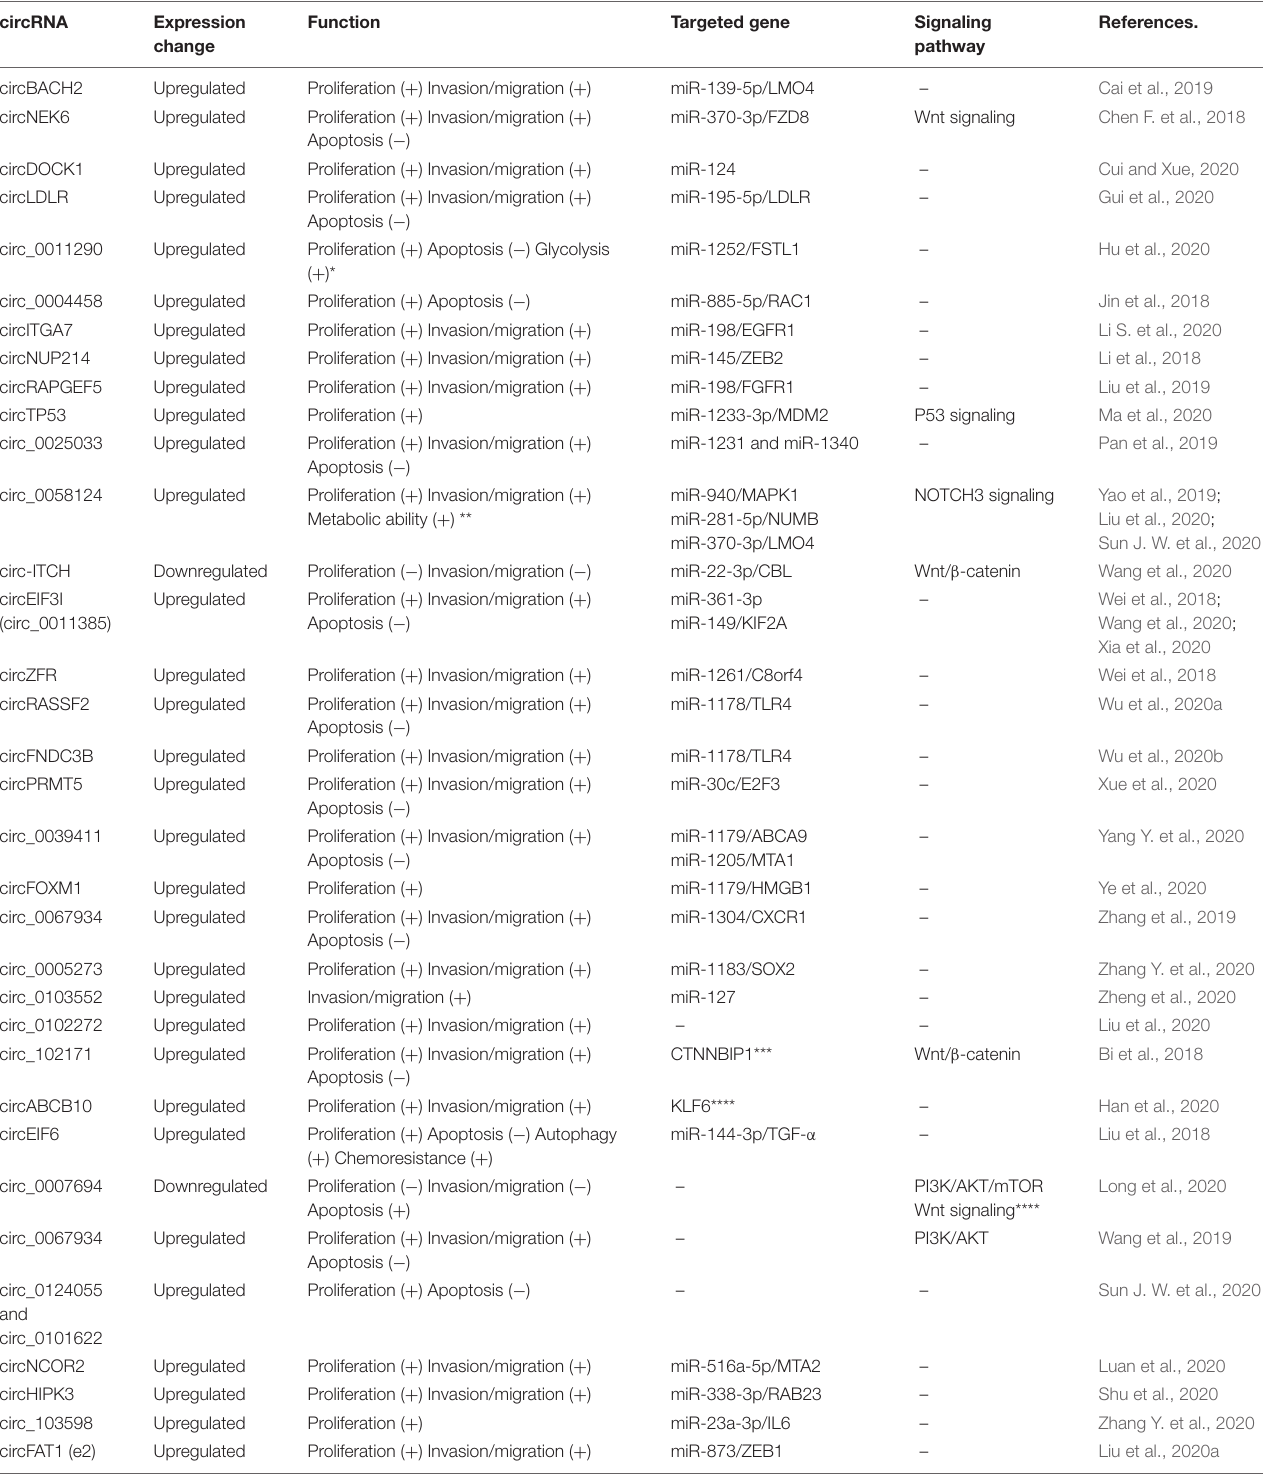
TABLE 2 | Dysregulated circRNAs in thyroid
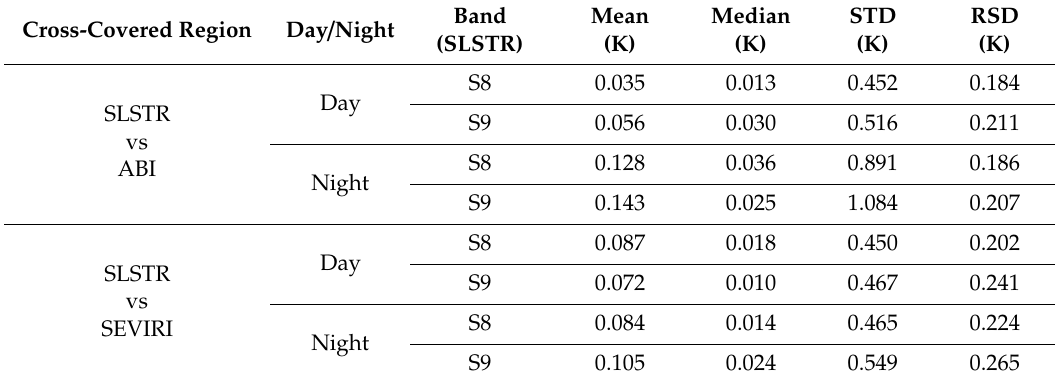
Table 6. Statistics of SLSTR BTs minus ABI / SEVIRI equivalent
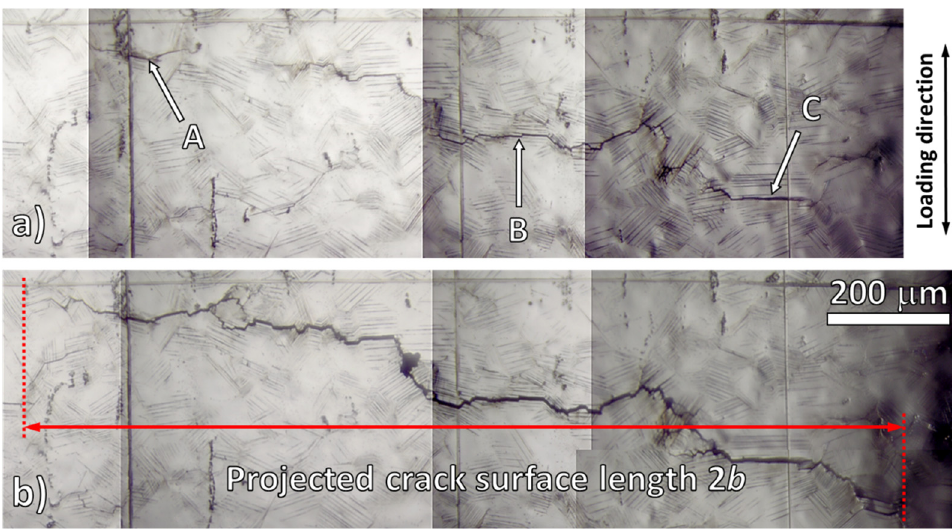
Figure 4. Crack growth at the surface of Sanicro 25 cycled at ε a = 2.5 × 10 − 3 . Crack propagation is shown in two stages of cycling: ( a ) at N = 25,000 cycles where A, B, C depicts independently initiated cracks; ( b ) N f = 37,500 cycles where underwent coalescence of cracks is evident. The estimation of projected surface crack length is outlined.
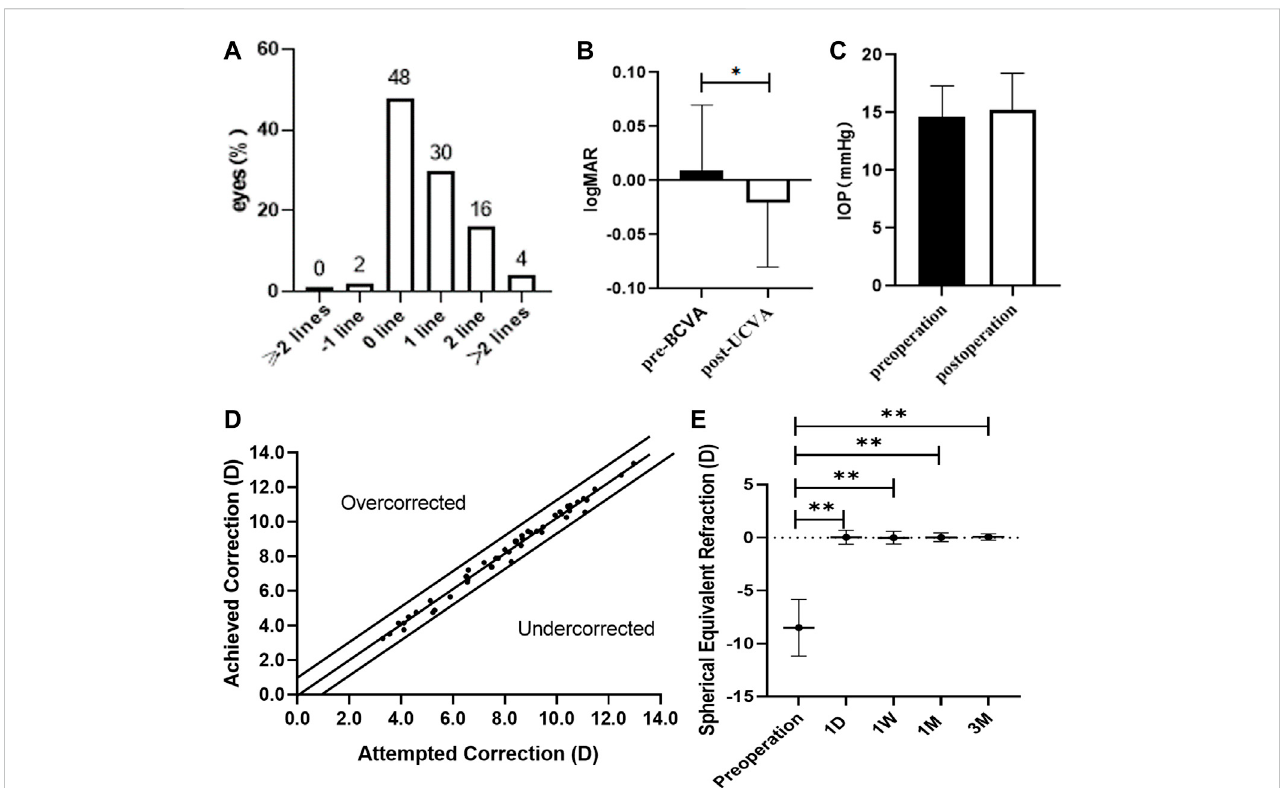
FIGURE 3 Clinical examinations of myopia patients after ICL implantation surgery. (A) Changes in Snellen lines of BCVA at 3 months after ICL implantation. (B) Changesbetween BCVA3 monthsafterICLimplantationandUCVAPreoperatively. (C) Changesinintraocularpressure3 monthsafter ICLimplantation. (D) A scatter plot of the attempted versus the achieved manifest spherical equivalent correction 3 months after ICL implantation. (E) Time course of manifest spherical equivalent after ICL implantation. The asterisks indicate statistically signi fi cant differences between pre-surgery and post-surgery. D, day; W, week; M,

### Your objective:
Copy out, from the data above, each line where the string "equivalent" is present.

### Reply to the task:
Table 6. Statistics of SLSTR BTs minus ABI / SEVIRI equivalent
FIGURE 3 Clinical examinations of myopia patients after ICL implantation surgery. (A) Changes in Snellen lines of BCVA at 3 months after ICL implantation. (B) Changesbetween BCVA3 monthsafterICLimplantationandUCVAPreoperatively. (C) Changesinintraocularpressure3 monthsafter ICLimplantation. (D) A scatter plot of the attempted versus the achieved manifest spherical equivalent correction 3 months after ICL implantation. (E) Time course of manifest spherical equivalent after ICL implantation. The asterisks indicate statistically signi fi cant differences between pre-surgery and post-surgery. D, day; W, week; M,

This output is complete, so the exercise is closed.